March 30, 2017 — Global technology leader Laird (LRD: London) has improved its advanced PC Series Power Cycling thermoelectric module (TEM) for applications that require high reliability and high volume thermal cycling between multiple temperature set points. The enhanced PC Series is now proven to perform more than 1-million temperature cycles, extending the mean time between failure (MTBF) in molecular diagnostics, clinical diagnostics, analytical instrumentation, and more.
Thermal cycling exposes TEMs to mechanical stresses as the module contracts and expands from repeated cooling and heating cycles. Standard TEMs are traditionally designed for refrigeration applications only. The high-temperature diffusion of impurities and mechanical stresses over time can significantly reduce the operational life of a standard TEM.
The Power Cycling thermoelectric modules are specially constructed to reduce the amount of stress induced on the thermoelectric elements during operation. This enables the high number of temperature cycles. Combined with an operating temperature up to 120 degree C, the PC Series exceeds the requirements for high volume power cycling applications. In addition, the PC Series provides a lower total cost of ownership, while increasing throughput of diagnostic equipment.

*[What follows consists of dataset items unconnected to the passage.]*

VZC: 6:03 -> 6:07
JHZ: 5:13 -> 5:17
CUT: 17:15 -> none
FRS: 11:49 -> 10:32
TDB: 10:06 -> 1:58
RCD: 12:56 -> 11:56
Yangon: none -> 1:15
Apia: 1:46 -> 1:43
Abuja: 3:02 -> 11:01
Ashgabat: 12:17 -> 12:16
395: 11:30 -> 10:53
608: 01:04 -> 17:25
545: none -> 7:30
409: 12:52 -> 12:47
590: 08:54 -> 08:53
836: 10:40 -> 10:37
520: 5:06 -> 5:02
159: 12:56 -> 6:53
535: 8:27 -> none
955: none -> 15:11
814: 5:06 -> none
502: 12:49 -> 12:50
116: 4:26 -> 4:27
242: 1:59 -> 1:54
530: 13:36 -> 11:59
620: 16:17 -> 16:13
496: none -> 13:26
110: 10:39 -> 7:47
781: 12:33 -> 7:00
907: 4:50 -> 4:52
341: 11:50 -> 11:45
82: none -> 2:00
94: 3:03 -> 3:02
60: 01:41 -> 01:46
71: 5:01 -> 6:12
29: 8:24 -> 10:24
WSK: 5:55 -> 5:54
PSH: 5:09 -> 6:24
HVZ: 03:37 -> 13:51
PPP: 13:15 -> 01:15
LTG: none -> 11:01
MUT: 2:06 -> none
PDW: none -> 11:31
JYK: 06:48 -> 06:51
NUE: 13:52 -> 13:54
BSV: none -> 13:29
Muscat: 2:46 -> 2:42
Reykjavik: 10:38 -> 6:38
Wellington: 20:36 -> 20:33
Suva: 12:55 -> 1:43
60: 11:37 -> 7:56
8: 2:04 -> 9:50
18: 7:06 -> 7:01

“In modern diagnostic and analytical instruments, thermoelectric modules are typically used to achieve the rapid temperature changes. Laird’s thermoelectric modules offer significant advantages when compared to other types of thermal cycling devices including more precise temperature control, compactness, faster temperature ramp rates and efficiency,” said Anders Kottenauer, Senior Vice President of Laird’s Engineered Thermal Systems. “We are ecstatic to announce another milestone in the Power Cycling PC Series technology, achieving 1-million thermal cycles with minimal degradation.”
The new PC Series TEM is constructed with multiple layers between the ceramic substrates, copper buss bars and semiconductor couples. To reduce thermally induced stress, a flexible and thermally conductive “soft layer” is inserted between the cold side ceramic substrate and copper buss bars. The integration of the polymer into the thermoelectric modules absorbs the mechanically induced stresses caused by rapid temperature cycling. As a result, the stress induced on the semiconductor couples and solder joints are significantly reduced, extending the overall operational life of TEM.